Having bungled its way through the rest of copyright law, the article takes a swing at Fair Use with predictably poor results.
Professors who copy material for use in class are frequently uncertain whether or not they need to seek permission.
That’s only true for professors who aren’t IP attorneys (which is admittedly nearly all of them). This isn’t a failing of Fair Use itself so much as attorneys as a whole to educate the public about their rights. In fact, an educational use is just about always an airtight Fair Use claim. Just… you know, don’t go photocopying five whole textbooks and passing them out to hundreds of students and you’ll be fine. This kind of highly technical balancing test is called the Straight Face test. Can you say it without laughing? Then it’s a good defense.
Believe it or not, I actually left out plenty of errors from the New Yorker’s article. There are just too many to run through them all. Putting on my law professor hat, this is barely a C paper. Probably C- because, rather than omit discussion of so many issues, this article incorrectly states the law and the issues. Repeatedly.

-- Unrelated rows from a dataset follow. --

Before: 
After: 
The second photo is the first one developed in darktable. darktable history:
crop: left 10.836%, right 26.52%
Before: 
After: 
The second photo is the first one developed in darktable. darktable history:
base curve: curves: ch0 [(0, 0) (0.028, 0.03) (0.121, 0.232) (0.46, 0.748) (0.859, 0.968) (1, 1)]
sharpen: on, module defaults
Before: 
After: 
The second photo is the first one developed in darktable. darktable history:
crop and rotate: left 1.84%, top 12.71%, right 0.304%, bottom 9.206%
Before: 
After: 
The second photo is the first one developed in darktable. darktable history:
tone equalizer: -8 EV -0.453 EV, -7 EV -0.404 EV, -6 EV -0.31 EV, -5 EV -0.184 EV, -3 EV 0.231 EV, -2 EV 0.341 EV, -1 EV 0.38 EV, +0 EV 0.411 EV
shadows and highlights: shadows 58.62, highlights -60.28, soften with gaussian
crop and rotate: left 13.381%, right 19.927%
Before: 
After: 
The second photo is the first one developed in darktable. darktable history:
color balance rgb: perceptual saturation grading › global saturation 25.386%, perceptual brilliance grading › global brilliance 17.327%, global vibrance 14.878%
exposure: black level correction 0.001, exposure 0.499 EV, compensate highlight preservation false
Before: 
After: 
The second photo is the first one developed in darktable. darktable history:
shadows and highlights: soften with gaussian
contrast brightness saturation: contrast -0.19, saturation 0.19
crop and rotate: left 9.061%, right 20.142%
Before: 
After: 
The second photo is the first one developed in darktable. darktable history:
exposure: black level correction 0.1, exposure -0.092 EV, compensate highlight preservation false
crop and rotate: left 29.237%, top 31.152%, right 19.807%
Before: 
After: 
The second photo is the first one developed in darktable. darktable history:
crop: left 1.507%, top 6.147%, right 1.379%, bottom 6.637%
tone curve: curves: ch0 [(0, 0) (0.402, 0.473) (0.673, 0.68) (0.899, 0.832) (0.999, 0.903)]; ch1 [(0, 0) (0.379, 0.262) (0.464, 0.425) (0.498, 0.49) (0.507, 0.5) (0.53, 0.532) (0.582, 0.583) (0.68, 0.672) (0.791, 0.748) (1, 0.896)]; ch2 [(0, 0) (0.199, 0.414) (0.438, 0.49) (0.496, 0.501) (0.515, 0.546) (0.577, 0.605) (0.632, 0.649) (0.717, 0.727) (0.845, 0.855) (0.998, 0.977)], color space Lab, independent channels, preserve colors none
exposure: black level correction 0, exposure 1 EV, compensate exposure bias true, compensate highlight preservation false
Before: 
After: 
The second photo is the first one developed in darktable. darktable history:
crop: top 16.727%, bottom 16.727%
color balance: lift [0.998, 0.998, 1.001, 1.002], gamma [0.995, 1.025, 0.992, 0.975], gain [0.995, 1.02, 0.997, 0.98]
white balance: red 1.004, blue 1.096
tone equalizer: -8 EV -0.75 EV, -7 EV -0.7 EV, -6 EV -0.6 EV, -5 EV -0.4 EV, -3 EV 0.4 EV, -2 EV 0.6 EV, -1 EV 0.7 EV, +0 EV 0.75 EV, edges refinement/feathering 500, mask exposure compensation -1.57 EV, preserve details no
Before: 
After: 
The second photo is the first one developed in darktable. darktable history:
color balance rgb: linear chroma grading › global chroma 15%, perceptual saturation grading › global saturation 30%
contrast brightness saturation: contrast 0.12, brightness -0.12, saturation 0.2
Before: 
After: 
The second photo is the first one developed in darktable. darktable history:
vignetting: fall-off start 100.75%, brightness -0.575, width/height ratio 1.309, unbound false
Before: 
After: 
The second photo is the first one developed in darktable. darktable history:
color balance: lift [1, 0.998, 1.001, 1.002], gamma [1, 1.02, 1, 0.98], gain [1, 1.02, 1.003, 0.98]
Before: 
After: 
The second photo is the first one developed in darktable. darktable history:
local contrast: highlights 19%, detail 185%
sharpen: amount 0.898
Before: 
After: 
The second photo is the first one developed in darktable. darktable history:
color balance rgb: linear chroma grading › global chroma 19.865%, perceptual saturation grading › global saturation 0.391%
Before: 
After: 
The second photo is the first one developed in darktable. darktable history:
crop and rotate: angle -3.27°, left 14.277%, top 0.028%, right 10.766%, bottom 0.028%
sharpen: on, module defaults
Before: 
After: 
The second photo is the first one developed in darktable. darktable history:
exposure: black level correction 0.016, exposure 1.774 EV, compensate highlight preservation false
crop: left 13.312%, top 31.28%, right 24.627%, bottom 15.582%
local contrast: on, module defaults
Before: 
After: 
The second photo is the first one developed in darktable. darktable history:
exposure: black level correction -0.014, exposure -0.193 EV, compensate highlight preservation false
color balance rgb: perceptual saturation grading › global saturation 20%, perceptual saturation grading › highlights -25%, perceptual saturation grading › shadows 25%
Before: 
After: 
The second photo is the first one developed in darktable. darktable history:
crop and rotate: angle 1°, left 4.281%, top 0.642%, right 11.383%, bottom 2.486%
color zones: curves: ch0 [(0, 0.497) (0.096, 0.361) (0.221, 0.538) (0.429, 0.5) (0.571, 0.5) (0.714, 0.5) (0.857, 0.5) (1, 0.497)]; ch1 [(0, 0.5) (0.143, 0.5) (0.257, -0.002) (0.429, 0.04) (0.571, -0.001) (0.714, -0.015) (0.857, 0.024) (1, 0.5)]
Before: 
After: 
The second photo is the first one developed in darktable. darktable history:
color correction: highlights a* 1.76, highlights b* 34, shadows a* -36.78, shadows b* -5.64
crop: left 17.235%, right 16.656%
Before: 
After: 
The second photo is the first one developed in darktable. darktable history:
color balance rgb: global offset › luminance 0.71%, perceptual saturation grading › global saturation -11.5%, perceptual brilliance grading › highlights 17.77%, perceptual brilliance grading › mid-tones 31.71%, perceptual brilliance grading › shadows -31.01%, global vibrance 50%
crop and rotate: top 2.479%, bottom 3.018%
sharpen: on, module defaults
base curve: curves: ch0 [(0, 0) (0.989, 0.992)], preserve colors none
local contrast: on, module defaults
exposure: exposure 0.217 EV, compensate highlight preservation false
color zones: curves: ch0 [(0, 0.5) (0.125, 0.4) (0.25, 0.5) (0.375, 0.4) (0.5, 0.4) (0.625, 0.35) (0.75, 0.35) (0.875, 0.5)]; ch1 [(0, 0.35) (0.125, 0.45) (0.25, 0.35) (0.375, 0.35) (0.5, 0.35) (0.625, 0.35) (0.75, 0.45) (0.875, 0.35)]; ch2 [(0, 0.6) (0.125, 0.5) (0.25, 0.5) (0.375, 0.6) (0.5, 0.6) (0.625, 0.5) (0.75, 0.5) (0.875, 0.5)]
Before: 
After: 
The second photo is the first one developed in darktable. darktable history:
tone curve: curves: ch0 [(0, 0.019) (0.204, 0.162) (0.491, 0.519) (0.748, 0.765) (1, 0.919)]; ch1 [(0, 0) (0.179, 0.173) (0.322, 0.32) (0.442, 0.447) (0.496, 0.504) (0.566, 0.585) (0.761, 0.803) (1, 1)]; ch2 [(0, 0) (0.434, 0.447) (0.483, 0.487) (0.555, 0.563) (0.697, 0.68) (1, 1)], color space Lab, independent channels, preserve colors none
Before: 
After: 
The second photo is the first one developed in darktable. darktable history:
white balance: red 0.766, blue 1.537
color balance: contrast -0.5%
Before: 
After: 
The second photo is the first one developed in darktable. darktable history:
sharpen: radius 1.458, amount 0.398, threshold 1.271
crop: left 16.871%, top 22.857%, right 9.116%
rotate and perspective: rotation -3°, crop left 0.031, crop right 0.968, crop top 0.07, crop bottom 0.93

Copyright is hundreds of years old, and it’s extremely complicated. This article is extremely ambitious, and unsuccessfully attempts to cover far too much. The author, Louis Menand, is obviously a brilliant writer and thinker in plenty of other areas, but intellectual property may not be one of them. Which is fine. If the New Yorker needs an IP attorney to proofread these kinds of articles in the future, I’d do it for free.